Work to be completed: Could you set down every line of the records below, word for word and unchanged?

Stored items
[Start]
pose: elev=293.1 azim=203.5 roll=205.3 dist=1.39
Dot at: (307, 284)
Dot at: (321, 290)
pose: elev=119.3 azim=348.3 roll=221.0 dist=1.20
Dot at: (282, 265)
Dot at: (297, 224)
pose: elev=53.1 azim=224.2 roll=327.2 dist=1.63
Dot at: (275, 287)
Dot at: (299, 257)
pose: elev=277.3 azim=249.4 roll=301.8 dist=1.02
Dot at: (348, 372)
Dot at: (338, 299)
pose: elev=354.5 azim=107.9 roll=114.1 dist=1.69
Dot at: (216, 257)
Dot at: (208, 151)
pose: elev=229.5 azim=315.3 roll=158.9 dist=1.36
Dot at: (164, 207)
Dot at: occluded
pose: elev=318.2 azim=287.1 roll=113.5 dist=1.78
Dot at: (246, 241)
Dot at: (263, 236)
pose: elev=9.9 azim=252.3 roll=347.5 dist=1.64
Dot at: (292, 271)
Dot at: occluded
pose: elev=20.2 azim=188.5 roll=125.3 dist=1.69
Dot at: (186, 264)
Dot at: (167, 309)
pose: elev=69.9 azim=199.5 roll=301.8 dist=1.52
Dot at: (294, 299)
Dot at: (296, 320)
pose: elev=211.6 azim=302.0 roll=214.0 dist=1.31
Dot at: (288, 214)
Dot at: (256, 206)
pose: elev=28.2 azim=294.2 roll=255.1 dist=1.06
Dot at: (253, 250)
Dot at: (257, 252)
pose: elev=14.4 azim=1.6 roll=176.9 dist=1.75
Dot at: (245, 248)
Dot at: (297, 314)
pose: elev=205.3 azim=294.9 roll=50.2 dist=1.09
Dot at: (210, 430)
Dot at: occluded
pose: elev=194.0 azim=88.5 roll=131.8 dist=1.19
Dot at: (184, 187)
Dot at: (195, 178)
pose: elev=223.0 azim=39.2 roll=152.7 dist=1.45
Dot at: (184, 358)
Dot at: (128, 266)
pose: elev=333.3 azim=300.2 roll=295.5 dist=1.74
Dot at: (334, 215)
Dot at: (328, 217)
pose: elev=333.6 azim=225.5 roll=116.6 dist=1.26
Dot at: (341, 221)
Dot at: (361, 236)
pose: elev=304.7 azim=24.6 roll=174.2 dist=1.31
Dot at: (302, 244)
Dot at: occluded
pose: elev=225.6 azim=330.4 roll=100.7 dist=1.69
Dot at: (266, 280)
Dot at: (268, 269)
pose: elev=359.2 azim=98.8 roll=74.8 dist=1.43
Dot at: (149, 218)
[End]
Exercise answer:
pose: elev=293.1 azim=203.5 roll=205.3 dist=1.39
Dot at: (307, 284)
Dot at: (321, 290)
pose: elev=119.3 azim=348.3 roll=221.0 dist=1.20
Dot at: (282, 265)
Dot at: (297, 224)
pose: elev=53.1 azim=224.2 roll=327.2 dist=1.63
Dot at: (275, 287)
Dot at: (299, 257)
pose: elev=277.3 azim=249.4 roll=301.8 dist=1.02
Dot at: (348, 372)
Dot at: (338, 299)
pose: elev=354.5 azim=107.9 roll=114.1 dist=1.69
Dot at: (216, 257)
Dot at: (208, 151)
pose: elev=229.5 azim=315.3 roll=158.9 dist=1.36
Dot at: (164, 207)
Dot at: occluded
pose: elev=318.2 azim=287.1 roll=113.5 dist=1.78
Dot at: (246, 241)
Dot at: (263, 236)
pose: elev=9.9 azim=252.3 roll=347.5 dist=1.64
Dot at: (292, 271)
Dot at: occluded
pose: elev=20.2 azim=188.5 roll=125.3 dist=1.69
Dot at: (186, 264)
Dot at: (167, 309)
pose: elev=69.9 azim=199.5 roll=301.8 dist=1.52
Dot at: (294, 299)
Dot at: (296, 320)
pose: elev=211.6 azim=302.0 roll=214.0 dist=1.31
Dot at: (288, 214)
Dot at: (256, 206)
pose: elev=28.2 azim=294.2 roll=255.1 dist=1.06
Dot at: (253, 250)
Dot at: (257, 252)
pose: elev=14.4 azim=1.6 roll=176.9 dist=1.75
Dot at: (245, 248)
Dot at: (297, 314)
pose: elev=205.3 azim=294.9 roll=50.2 dist=1.09
Dot at: (210, 430)
Dot at: occluded
pose: elev=194.0 azim=88.5 roll=131.8 dist=1.19
Dot at: (184, 187)
Dot at: (195, 178)
pose: elev=223.0 azim=39.2 roll=152.7 dist=1.45
Dot at: (184, 358)
Dot at: (128, 266)
pose: elev=333.3 azim=300.2 roll=295.5 dist=1.74
Dot at: (334, 215)
Dot at: (328, 217)
pose: elev=333.6 azim=225.5 roll=116.6 dist=1.26
Dot at: (341, 221)
Dot at: (361, 236)
pose: elev=304.7 azim=24.6 roll=174.2 dist=1.31
Dot at: (302, 244)
Dot at: occluded
pose: elev=225.6 azim=330.4 roll=100.7 dist=1.69
Dot at: (266, 280)
Dot at: (268, 269)
pose: elev=359.2 azim=98.8 roll=74.8 dist=1.43
Dot at: (149, 218)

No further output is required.